The debate in the House today was highly entertaining. Because opposition to the bill was so small, and the House always affords equal debate time to both sides, the same crazy Republican representatives were up blasting the bill for two hours. One of the opponents was Rep. Steve Buyer of Indiana, who claimed, among other things, that tobacco is not harmful if it is not smoked, that the bill violates the constitution, and that the bill constitutes prohibition. Oh yeah, because alcohol is regulated by the FDA, we're not allowed to drink. I don't think Buyer knows what he's talking about.

As for the vote, it was even close. The House agreed to the Senate version of the bill by a vote of 307-97. 90 of the 97 no votes came from the Republicans. The 7 Democrats to vote against the bill (I haven't looked yet but I'll bet you they're from North Carolina...)

Ok, 3 of them are.

The bill heads to President Obama's desk for his signature, which should happen next week.

On a separate note, House and Senate leaders have agreed on a final version of the war funding bill. It will come to the floor of both chambers next week. I expect it to pass pretty narrowly in both chambers, due to Republican objections to IMF spending.

IRAN: A mostly quiet day today at the White House, but the big political event today is happening a world away. Iran has voted on whether to reelect President Mahmoud Ahmedinejad or to go with the more moderate Hossein Moussavi. The tangible results of the election are of somewhat questionable importance. Both candidates are supportive of Iran's nuclear program, for one. Also, real power in Iran still resides with senior clerics, led by the Ayatollah Khomeini.

The election does carry significant symbolic importance, however. Ahmedinejad is an enemy of the west, and his fiery rhetoric and holocaust denial makes him one of the world's most hated leaders.
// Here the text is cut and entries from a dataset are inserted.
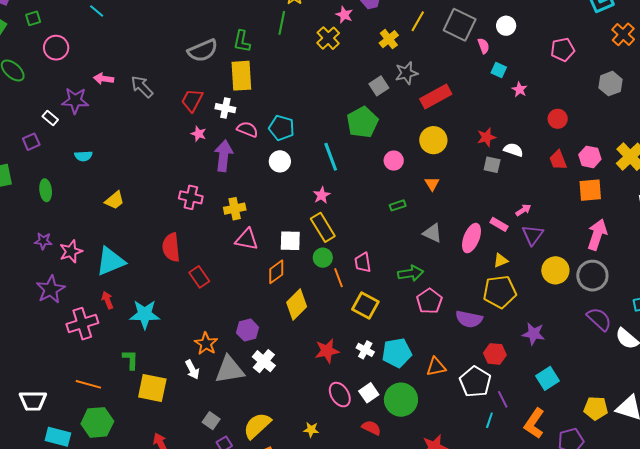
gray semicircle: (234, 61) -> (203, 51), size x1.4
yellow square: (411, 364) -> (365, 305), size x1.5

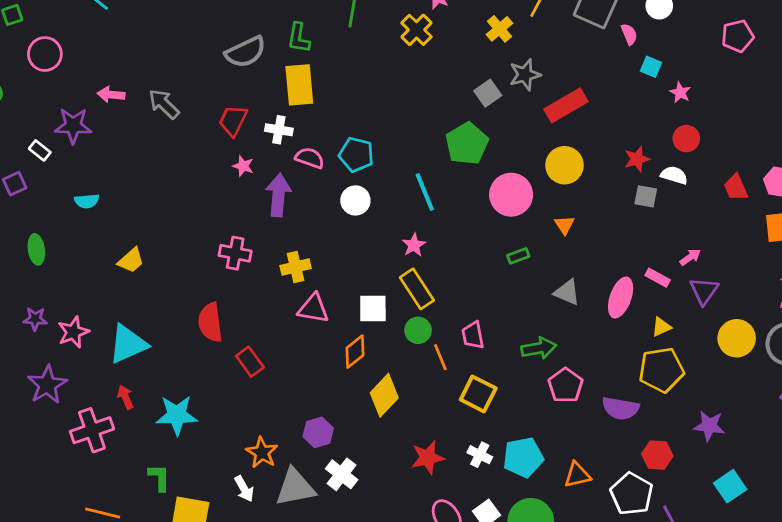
red circle: (558, 119) -> (686, 139), moved
pink circle: (394, 161) -> (511, 195), size x1.6

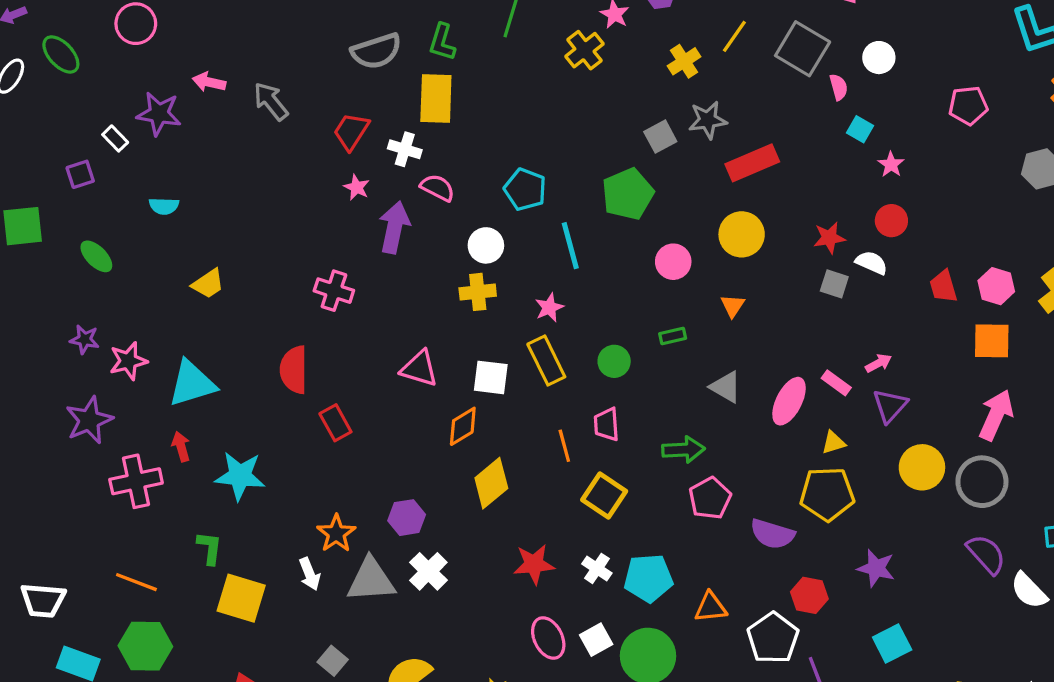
cyan pentagon: (356, 155) -> (525, 189), moved
pink circle: (511, 195) -> (673, 262), size x0.7
green ellipse: (36, 249) -> (96, 256), turned -44
yellow cross: (296, 267) -> (478, 292), moved
green circle: (418, 330) -> (614, 361), moved

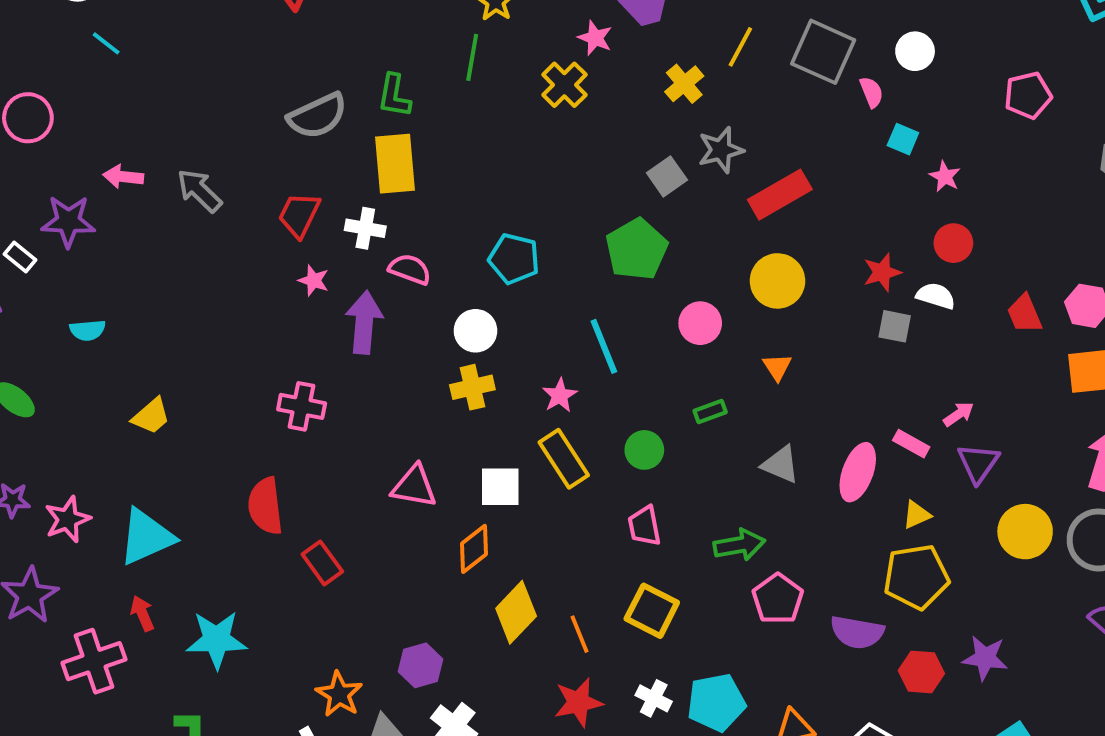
cyan line: (570, 246) -> (604, 346), moved
orange line: (564, 446) -> (580, 634), moved
red hexagon: (809, 595) -> (921, 672), moved

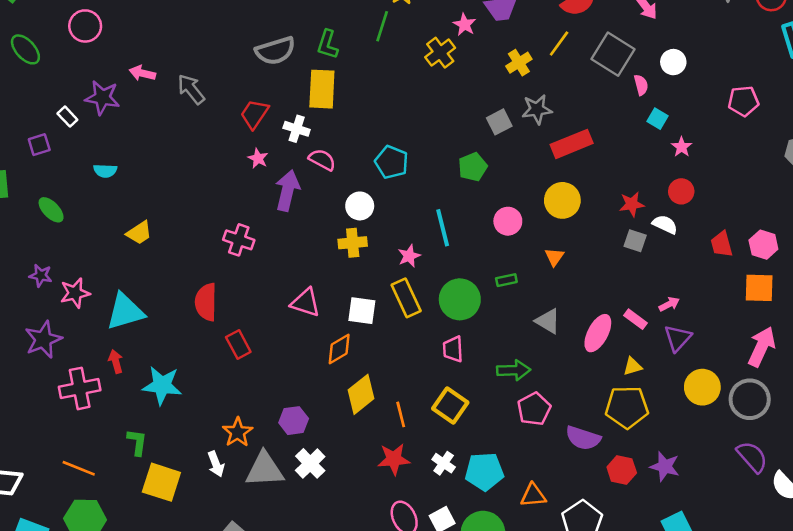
green pentagon: (637, 249) -> (473, 167), size x0.7
green circle: (644, 450) -> (460, 299), size x1.6

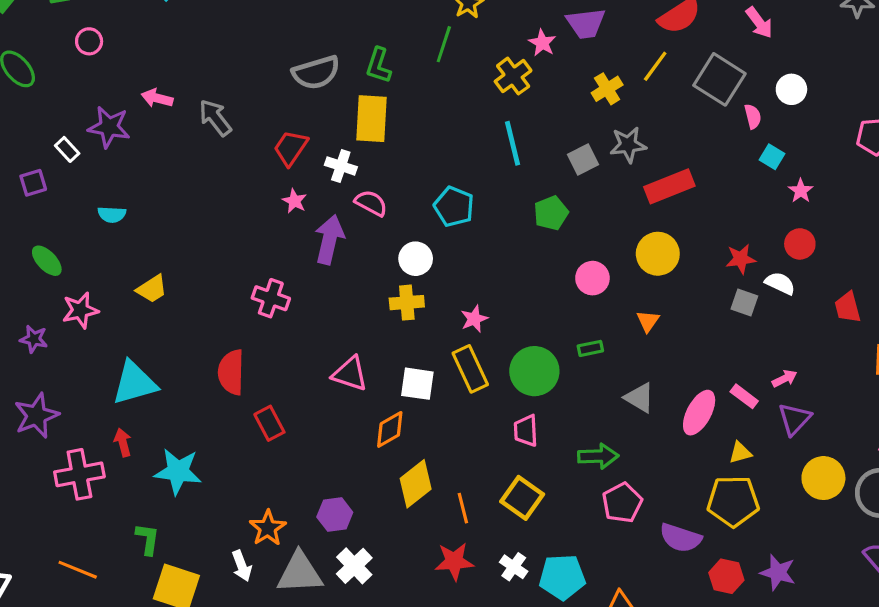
pink circle: (85, 26) -> (89, 41), size x0.7
cyan line: (443, 228) -> (512, 143), moved
pink star: (75, 293) -> (80, 310), moved

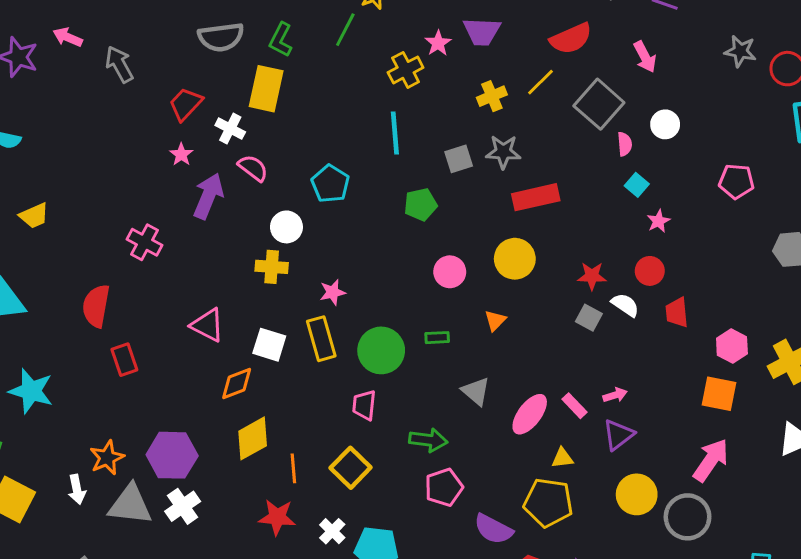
red trapezoid: (848, 307) -> (677, 312), moved
purple hexagon: (335, 515) -> (172, 455), size x1.5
Coming off the results last week in Lebanon, where a pro-western government was surprisingly reelected, today's election in Iran is the ultimate test as to whether Obama's outreach to the Muslim world is working.

Early results show Ahmedinejad in the lead. Although, I'm not sure whether I trust the vote count coming from the state-run media (let alone ANY vote count.) For what it's worth, both candidates have claimed victory. I'm curious to see whether President Obama comments on the election, especially if Ahmedinejad wins. Will he continue to reach out to Iran even if it chooses to reelect a man who genuinely hates the United States? We shall see.

BIG PICTURE CORNER: We won't be able to do "comment of the week" this week, because people have been negligent. So we're going to give you a Big Picture Corner instead. The Big Picture was as puzzled as I was about Senator Chuck Grassley's non-sensical "tweets" last weekend, which made me think it was actually written by his pre-pubescent granddaughter. The Big Picture articulately summed up his objections:

And speaking of the "tweets", Chuck Grassley's tweeting is almost the perfect storm of things I hate.

1) people criticizing Obama

2) people criticizing Obama for absurdly trivial, demagogic things

3) people leveling personal attacks against Obama

4) old white elite anti-progress Republican U.S. Senators

5) self-righteous self-importance ("I am not a nail!")

6) opposition to Obama's health care reform

7) old people jumping headfirst into new technology with no sense of shame

8) Twitter itself: the idea that it's socially acceptable and even "cool" for people to just pop off with any random thought in their head and accounting for the mundane details of their life

9) If people are going to do it, I like it a lot more when it's at least face-to-face talking, not through impersonal technology

10) Twitter "grammar" makes me incredibly angry. I hate the abbreviations, the nonexistent sentence structure. It's destroying the ability of people to articulately communicate.


That's it for tonight. We'll see you tomorrow!